### Records provided
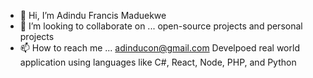 - 👋 Hi, I’m Adindu Francis Maduekwe
- 💞️ I’m looking to collaborate on ... open-source projects and personal projects
- 📫 How to reach me ... adinducon@gmail.com
 Develpoed real world application using languages like C#, React, Node, PHP, and Python
<!---
francis-del/francis-del is a ✨ special ✨ repository because its `README.md` (this file) appears on your GitHub profile.
You can click the Preview link to take a look at your changes.
--->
######
## Directive
Reproduce each of the items above verbatim, omitting the pictures from your answer.

## Answer to this exercise
 - 👋 Hi, I’m Adindu Francis Maduekwe
- 💞️ I’m looking to collaborate on ... open-source projects and personal projects
- 📫 How to reach me ... adinducon@gmail.com
 Develpoed real world application using languages like C#, React, Node, PHP, and Python
<!---
francis-del/francis-del is a ✨ special ✨ repository because its `README.md` (this file) appears on your GitHub profile.
You can click the Preview link to take a look at your changes.
--->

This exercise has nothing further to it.